Among the Pedestrian Residential district’s major features is that it would allow some businesses to operate within that neighborhood district.
Resident Joyce Kepke told council that she has written to both council and commission members about the PR.
“I want to state my huge concern about this huge district you’re creating. It’s a large district,” she said, “and it’s composed of large historical houses but many smaller, older homes that are owner-occupied, and rentals. They’re the homes of many of our older residents” who want to live in residential areas.
Kepke said she was concerned about the nature of the businesses that could be allowed in the PR.
“How will you control it as long as it falls under the loose term neighborhood business?” she asked. “Personally, I think it’s a discrimination against the older and lower income people who cannot afford large homes. … If (the PR) is so nice, why isn’t the whole town residential business, not just the older parts of town?”
Also at the meeting, council:
• Heard Mayor Mike Aspacher praise the work of the Bowling Green Fire Division, Bowling Green Police Division, and others during a fire at an apartment complex, saying the city was once again “able to witness the value, professionalism and skill of our public safety services.” He said that a large portion of the building had to be evacuated, and there were residents who had limited mobility. He commended the fire division for their response, and the BGPD for providing logistical support and also assisting to evacuate residents and maintain traffic.
He further said that the Bowling Green City Schools assisted with the evacuation, providing buses and handicapped-accessible vans that helped move the residents to the Community Center, where the Red Cross worked with city staff to set up a temporary shelter.
“I could not be more proud of our safety services and how they responded. This was a community-wide response,” Aspacher said. “This is just an example of how Bowling Green comes together in a very challenging situation.”

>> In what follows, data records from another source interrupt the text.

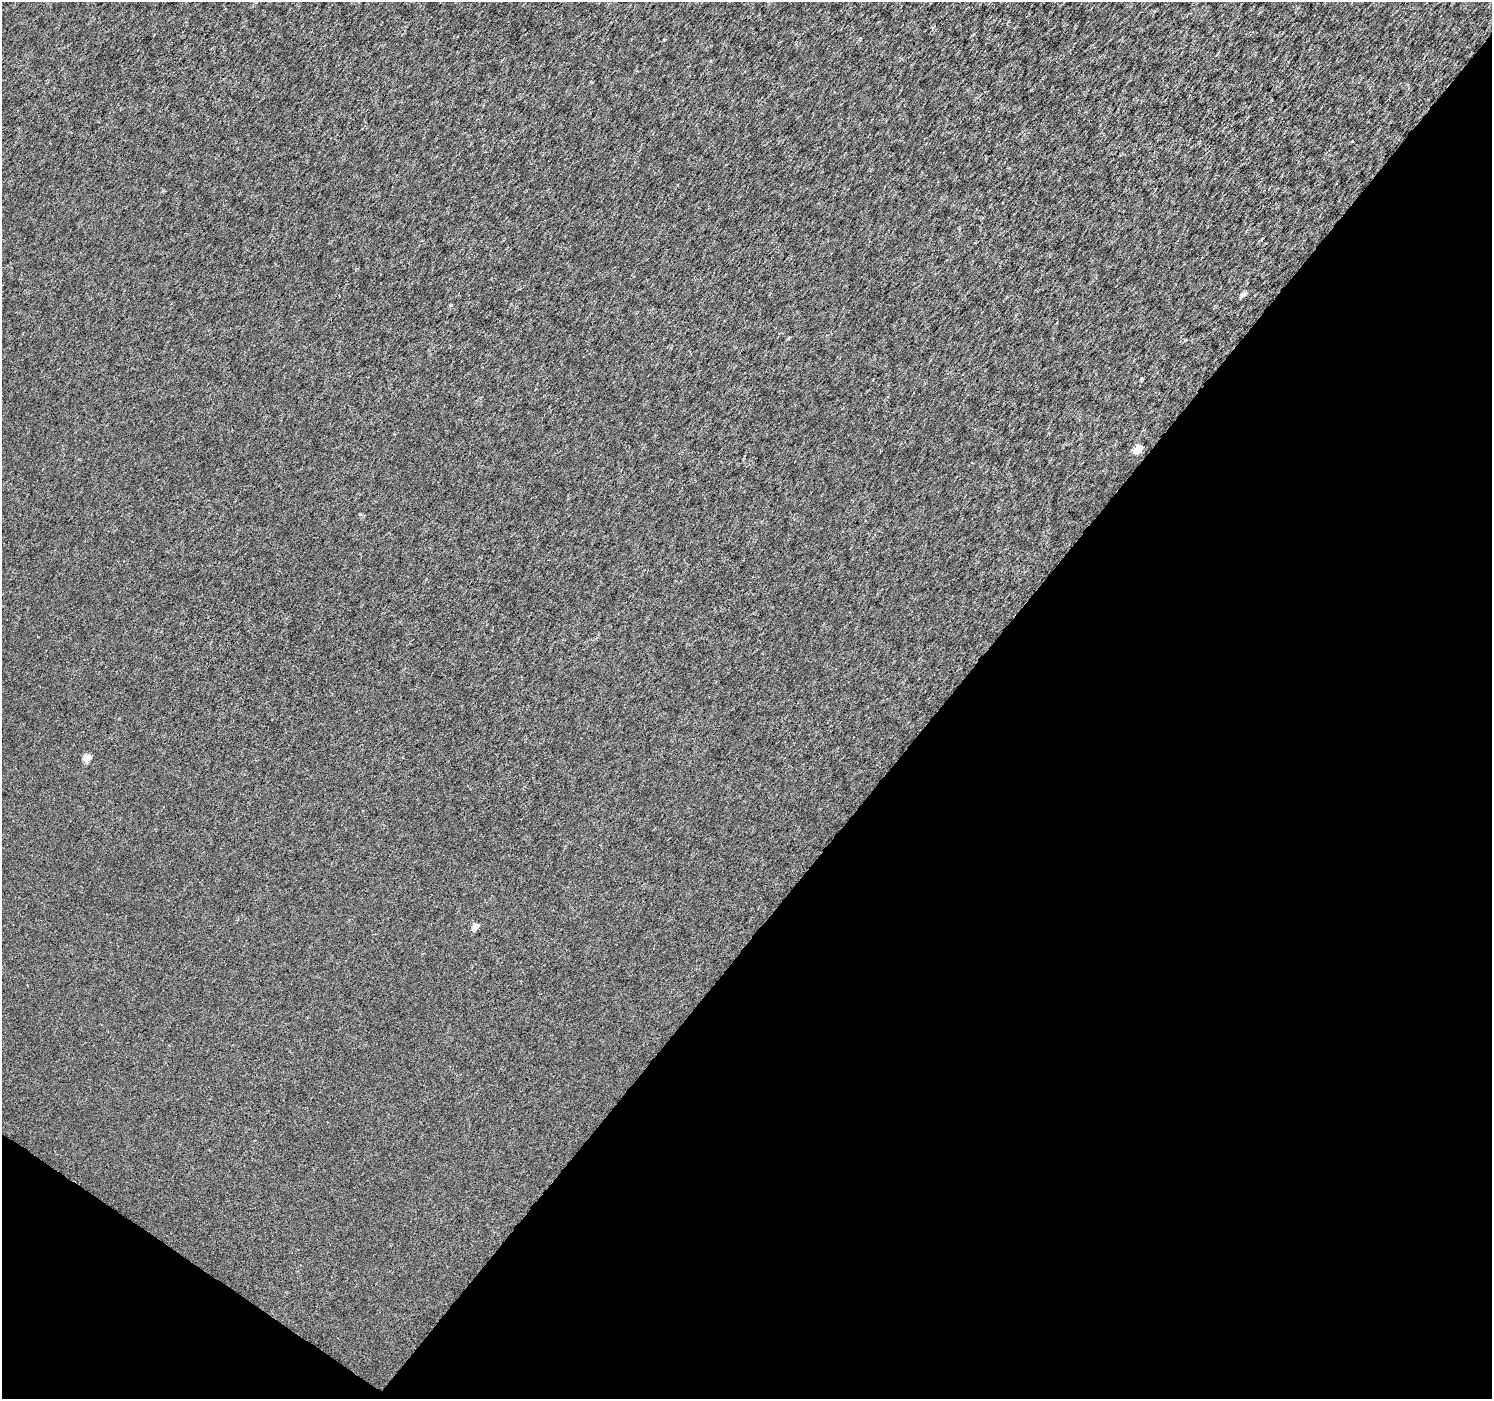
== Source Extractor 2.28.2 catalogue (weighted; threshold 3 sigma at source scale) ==
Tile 15 of 4 x 4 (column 3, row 4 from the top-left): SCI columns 2989-4478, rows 245-1641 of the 5969 x 6009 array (HDU 1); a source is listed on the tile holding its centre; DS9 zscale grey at full resolution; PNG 1494 x 1401 px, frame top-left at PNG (2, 2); no overlay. Shown black and unused: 39% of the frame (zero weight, under 3 of 6 exposures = <1% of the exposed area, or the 3 px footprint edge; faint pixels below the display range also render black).
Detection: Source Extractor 2.28.2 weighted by HDU 2 'WHT'; one run over the whole footprint, this tile lists its part. Background 2.44e-04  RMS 0.0019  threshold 0.00763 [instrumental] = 3 sigma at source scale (4.09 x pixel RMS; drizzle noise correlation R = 1.36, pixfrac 0.8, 0.0396/0.0396 arcsec/px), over >= 5 px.
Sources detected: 6; all 6 listed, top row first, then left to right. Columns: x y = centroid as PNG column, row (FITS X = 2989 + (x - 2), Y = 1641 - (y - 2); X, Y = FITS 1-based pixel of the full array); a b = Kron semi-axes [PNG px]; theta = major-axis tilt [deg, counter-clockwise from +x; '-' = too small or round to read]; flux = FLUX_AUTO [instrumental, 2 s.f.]
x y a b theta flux
1352 141 3 2 - 0.2
1243 294 7 6 - 0.52
451 305 4 3 - 0.31
1138 449 6 5 - 3.4
87 758 5 5 - 2.8
475 926 6 5 - 1.5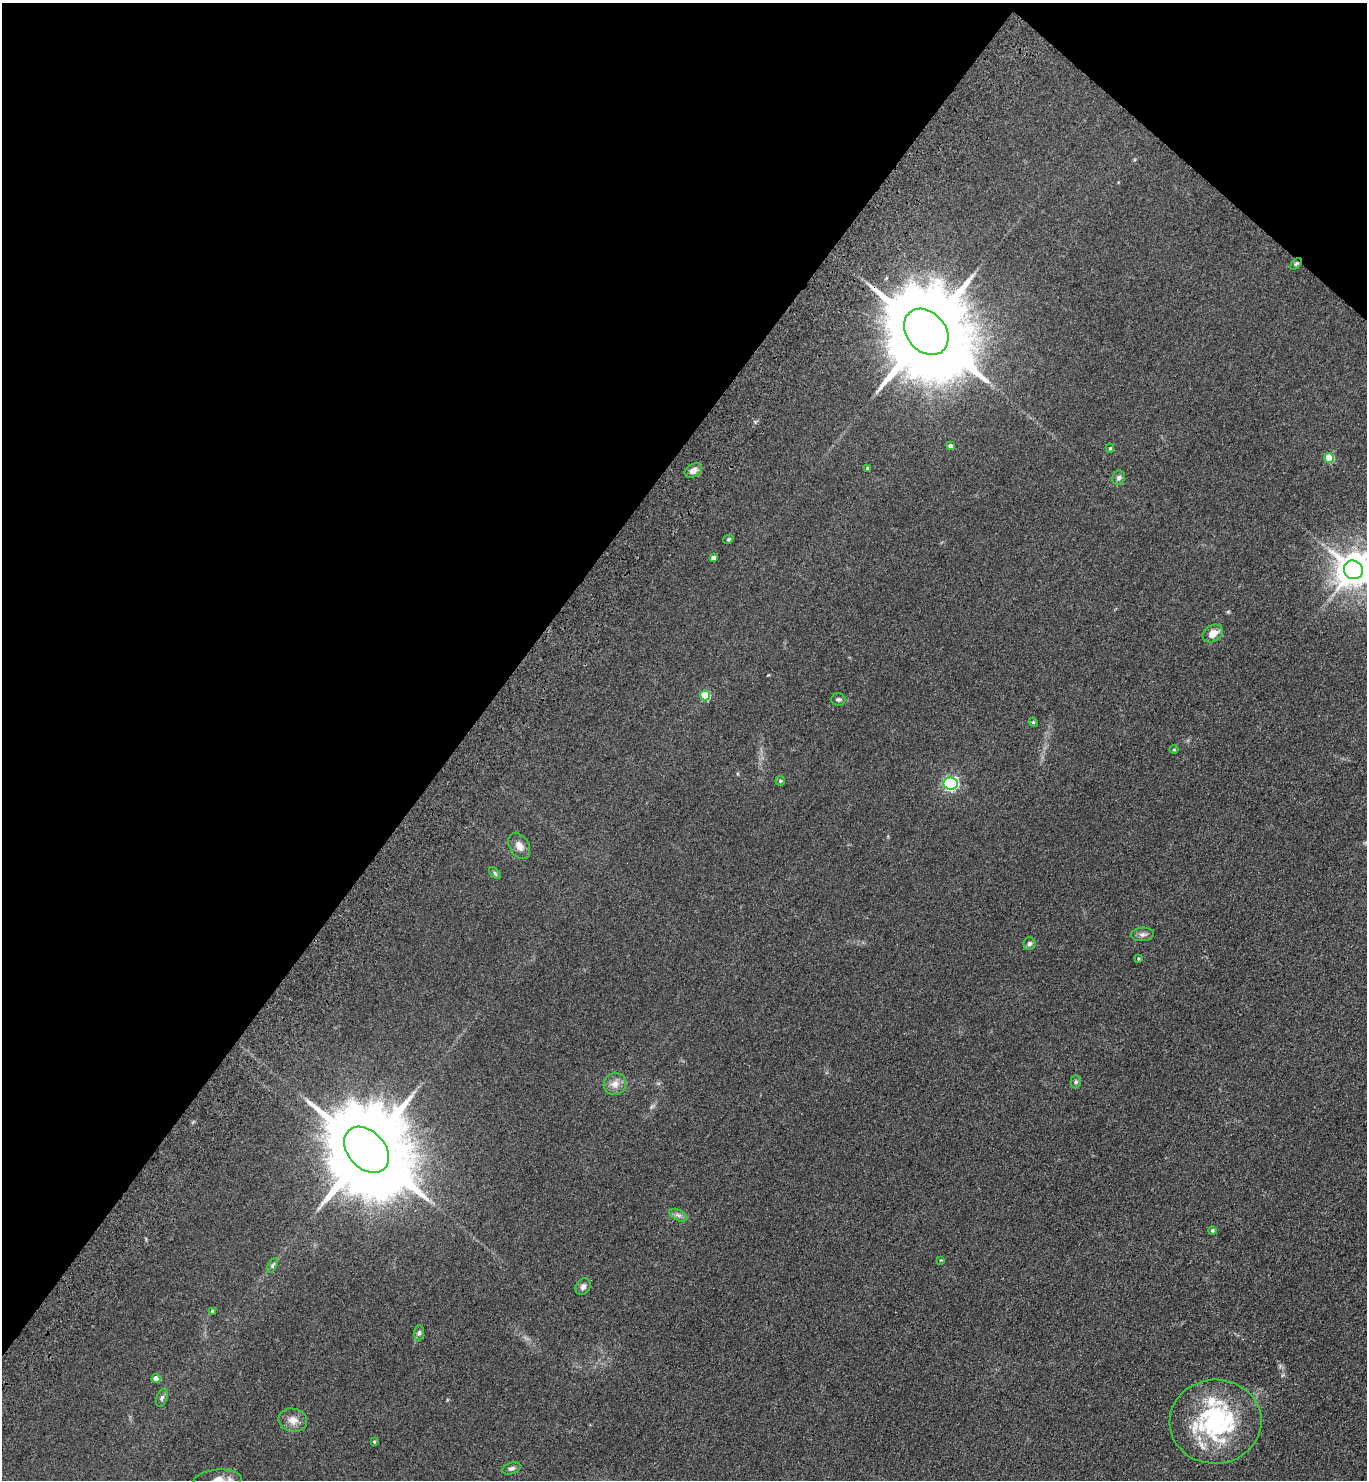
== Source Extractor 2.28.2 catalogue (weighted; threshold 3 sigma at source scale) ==
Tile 2 of 4 x 4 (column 2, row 1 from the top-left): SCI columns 1757-3121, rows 4517-5994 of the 6103 x 6077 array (HDU 1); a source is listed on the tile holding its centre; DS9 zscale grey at full resolution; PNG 1369 x 1482 px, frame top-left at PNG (2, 3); each listed source drawn as its Kron ellipse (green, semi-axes under 4 px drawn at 4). Shown black and unused: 37% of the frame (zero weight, under 3 of 4 exposures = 6% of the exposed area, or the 3 px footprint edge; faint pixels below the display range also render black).
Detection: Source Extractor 2.28.2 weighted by HDU 2 'WHT'; one run over the whole footprint, this tile lists its part. Background 0.0907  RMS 0.0088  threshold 0.0396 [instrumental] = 3 sigma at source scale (4.5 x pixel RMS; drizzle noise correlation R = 1.50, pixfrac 1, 0.05/0.05 arcsec/px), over >= 5 px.
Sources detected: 43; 3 inside a brighter listed object's ellipse — not listed separately; the other 40 listed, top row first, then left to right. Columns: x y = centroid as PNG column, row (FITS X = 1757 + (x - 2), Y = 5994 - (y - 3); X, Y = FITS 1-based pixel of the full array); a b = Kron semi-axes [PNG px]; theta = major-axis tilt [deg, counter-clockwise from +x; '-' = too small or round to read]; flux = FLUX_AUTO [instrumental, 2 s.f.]
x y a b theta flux
1296 264 7 4 45 1.3
926 332 25 19 -49 16000
950 446 4 4 - 3.4
1110 448 4 4 - 1.1
1329 458 5 5 - 27
868 468 3 3 - 1.6
693 470 9 6 28 5.4
1119 478 7 6 - 2.8
728 539 5 4 - 0.96
713 558 4 4 - 3.3
1353 570 10 9 - 1900
1213 633 11 8 32 8.8
705 695 5 5 - 33
838 699 7 6 - 2
1033 722 5 3 - 0.76
1174 750 4 3 - 0.78
780 781 5 4 - 1.3
951 784 7 6 - 160
519 846 14 9 -60 5.9
495 873 7 4 -46 1.3
1143 934 11 7 3 3.3
1029 944 6 6 - 2.6
1138 959 3 3 - 0.78
1076 1082 7 5 88 1.5
615 1084 11 11 - 6.8
367 1150 26 18 -46 17000
678 1215 10 5 -27 2.7
1212 1230 4 4 - 1.4
941 1260 4 3 - 0.67
272 1266 8 4 60 1.6
583 1287 8 7 - 3.1
212 1311 4 4 - 0.98
419 1333 7 5 89 2
156 1379 4 4 - 6.3
162 1398 9 5 72 2
293 1420 14 11 -11 7.5
1215 1422 46 42 4 120
374 1442 4 3 - 0.95
512 1468 9 5 19 2.3
218 1480 24 10 4 9.9
Overlapping masked pixels (flux is a lower limit): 2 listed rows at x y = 1296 264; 926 332
Isophote crosses this tile's border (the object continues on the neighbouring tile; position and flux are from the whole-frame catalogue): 2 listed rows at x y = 1353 570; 218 1480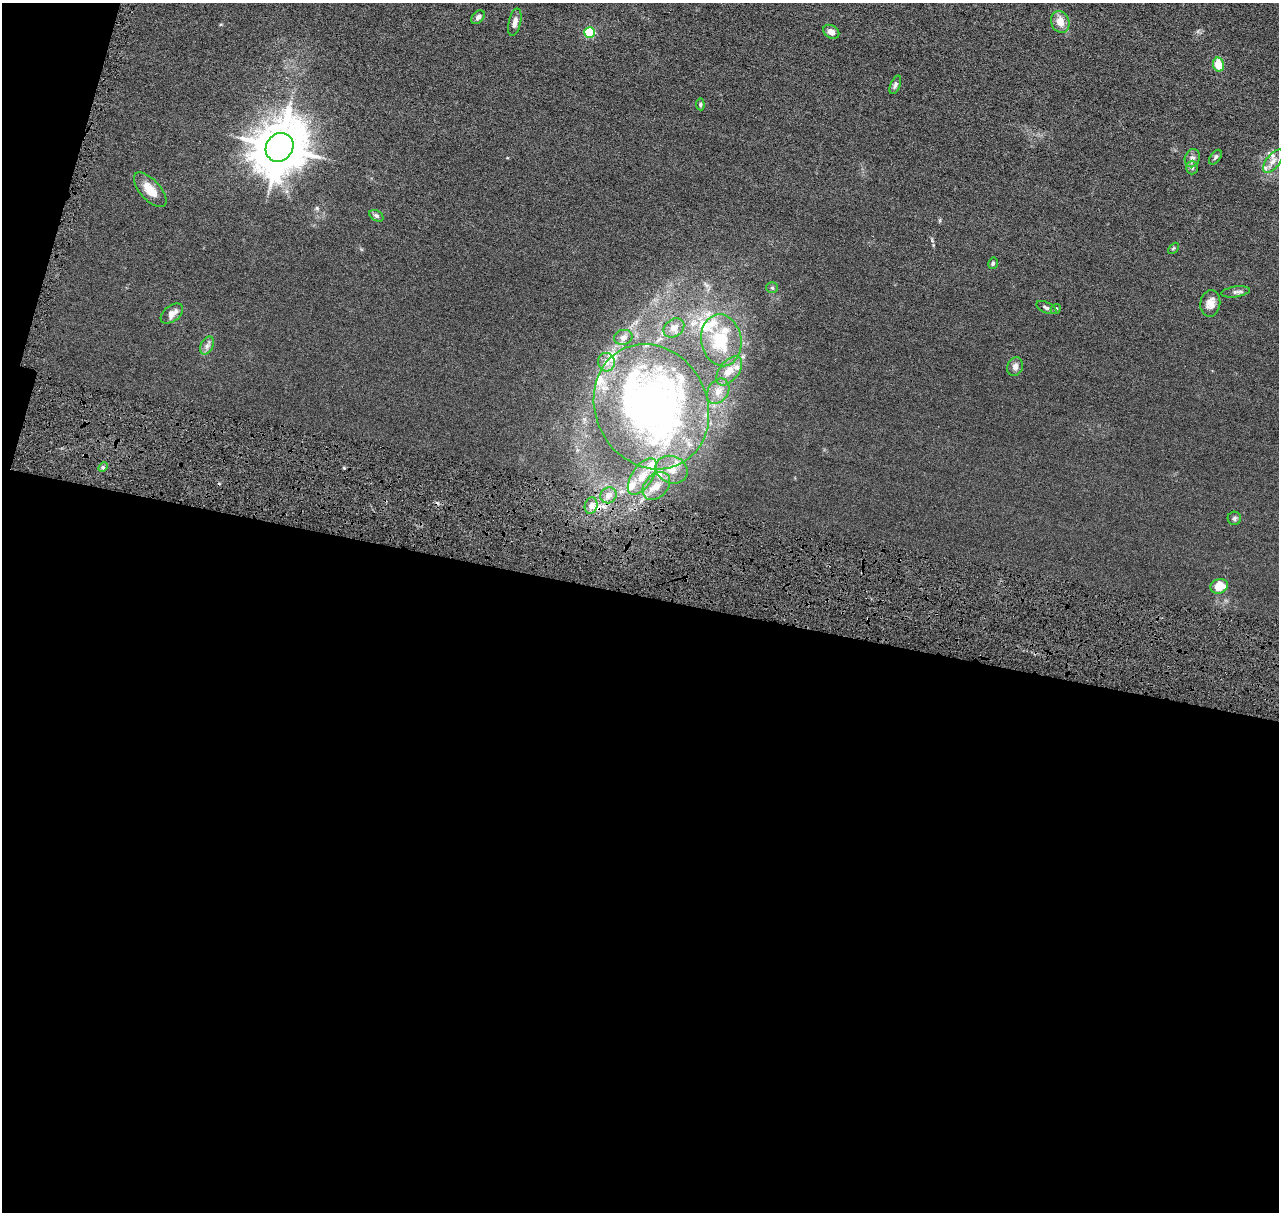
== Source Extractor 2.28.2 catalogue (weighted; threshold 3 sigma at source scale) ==
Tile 13 of 4 x 4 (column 1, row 4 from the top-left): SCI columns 17-1293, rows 252-1461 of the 5140 x 5218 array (HDU 1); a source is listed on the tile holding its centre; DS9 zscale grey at full resolution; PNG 1281 x 1214 px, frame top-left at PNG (2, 3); each listed source drawn as its Kron ellipse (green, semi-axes under 4 px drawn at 4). Shown black and unused: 53% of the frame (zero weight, under 4 of 8 exposures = <1% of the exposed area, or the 3 px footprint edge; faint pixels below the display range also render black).
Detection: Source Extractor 2.28.2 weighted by HDU 2 'WHT'; one run over the whole footprint, this tile lists its part. Background 0.0119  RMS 0.0042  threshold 0.0172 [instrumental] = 3 sigma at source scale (4.09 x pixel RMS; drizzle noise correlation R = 1.36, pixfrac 0.8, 0.05/0.05 arcsec/px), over >= 5 px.
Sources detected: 54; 1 cosmic-ray / hot-pixel residue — neither listed nor drawn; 13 inside a brighter listed object's ellipse — not listed separately; the other 40 listed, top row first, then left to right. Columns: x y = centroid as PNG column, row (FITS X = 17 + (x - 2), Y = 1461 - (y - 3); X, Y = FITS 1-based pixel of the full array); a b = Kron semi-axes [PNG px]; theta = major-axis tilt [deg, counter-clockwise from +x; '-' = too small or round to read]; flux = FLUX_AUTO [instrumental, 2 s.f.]
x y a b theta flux
478 17 8 5 49 1.2
515 22 14 6 77 1.8
1060 22 11 9 -68 3.7
590 32 5 5 - 24
831 32 9 6 -34 2
1218 65 7 5 -77 6.3
895 85 10 5 67 0.97
700 104 6 4 -85 0.48
280 147 15 13 54 1600
1215 157 8 5 53 0.77
1192 158 9 7 69 1.4
1273 161 14 6 51 2.1
1192 167 7 6 - 0.85
150 190 21 10 -48 5.5
376 216 7 5 -30 0.78
1173 248 6 4 45 0.47
993 263 6 4 75 0.59
772 288 6 5 - 0.55
1235 292 14 5 9 1.1
1210 303 13 10 82 3
1046 308 11 5 -25 0.89
1056 309 5 4 - 0.52
172 313 13 8 38 2.6
674 328 11 8 35 2.7
623 337 9 7 14 1.5
721 340 26 20 -80 16
207 346 9 6 63 1.3
606 362 9 8 - 1.8
1015 367 9 7 70 1.5
729 371 17 9 52 4
718 391 13 10 56 3.2
651 407 64 56 -62 160
103 467 5 4 - 0.59
672 470 16 13 -22 5.6
642 477 21 10 57 6.2
656 486 16 11 46 4.7
608 495 8 7 - 2.1
591 506 8 6 73 1.6
1234 518 7 6 - 0.74
1219 586 9 7 17 6.3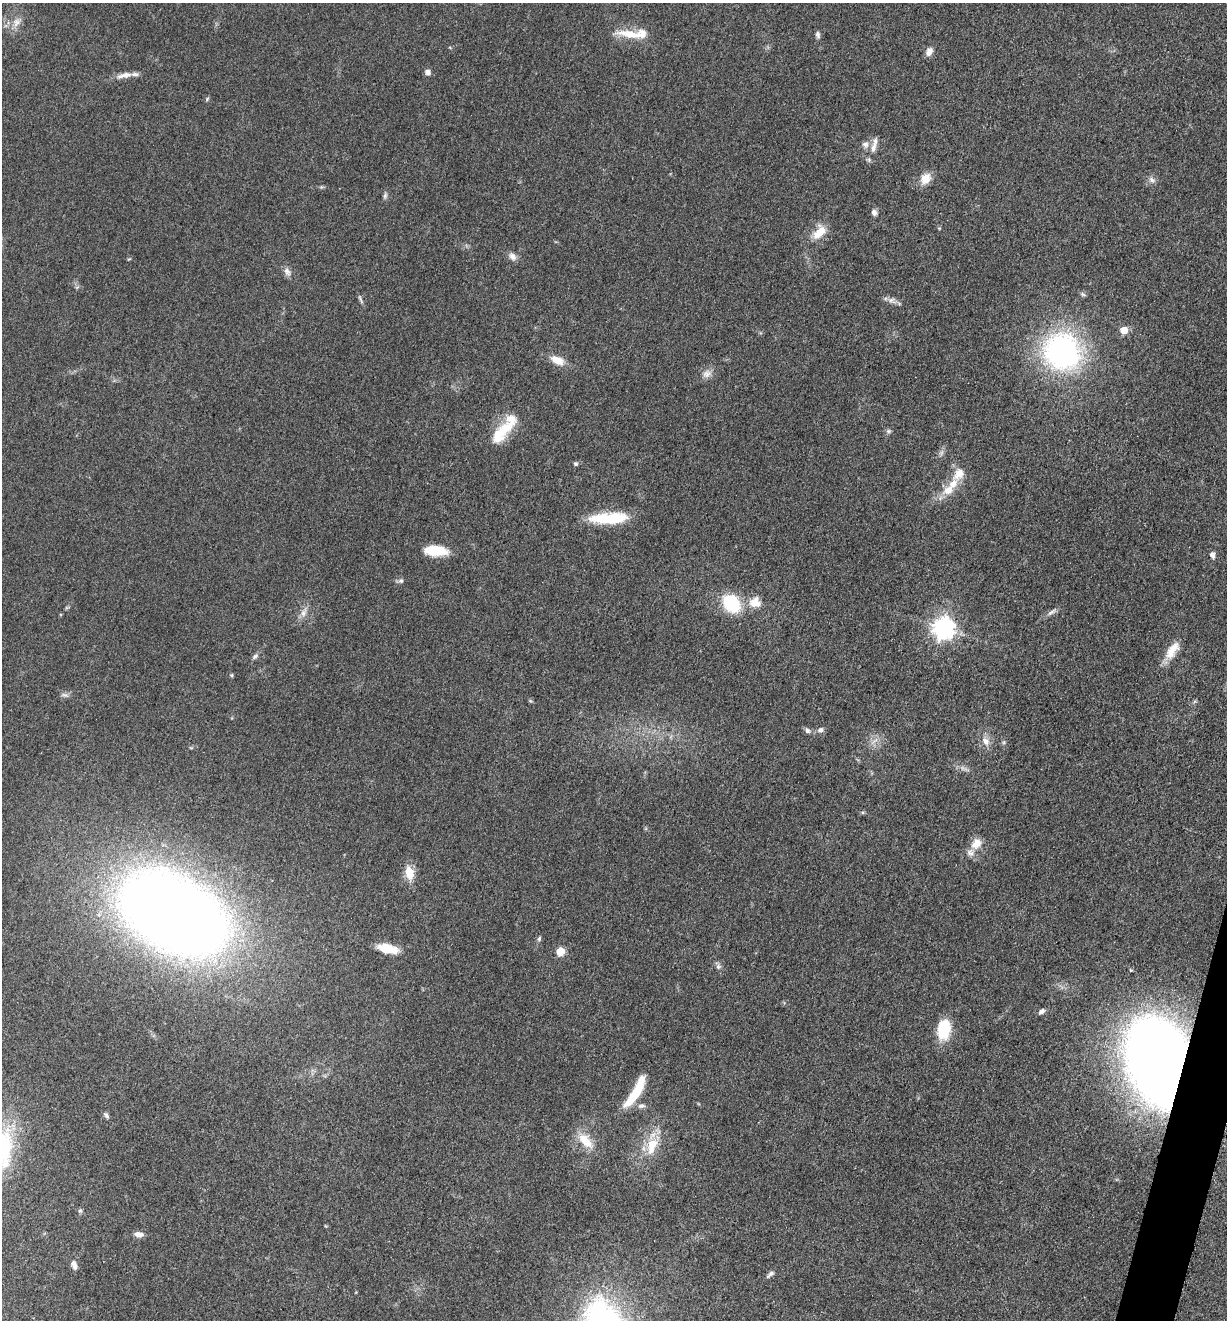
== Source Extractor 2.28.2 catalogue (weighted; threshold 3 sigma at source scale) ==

• Heard Aspacher welcome Hunter Brown as the new city attorney. “I’m just more than thrilled to have him on the job,” he said. Later in the meeting, Brown announced that Alyssa Blackburn has been hired as the Bowling Green city prosecutor. He said Blackburn was formerly with the Wood County Prosecutor’s Office and has approximately 10 years of experience. She begins Monday, he said.
• Heard that council’s community improvement committee will hold a meeting Nov. 7 at 6 p.m.
• Heard that council’s finance committee will receive a quarterly update on the city’s finances Monday at 6:15 p.m.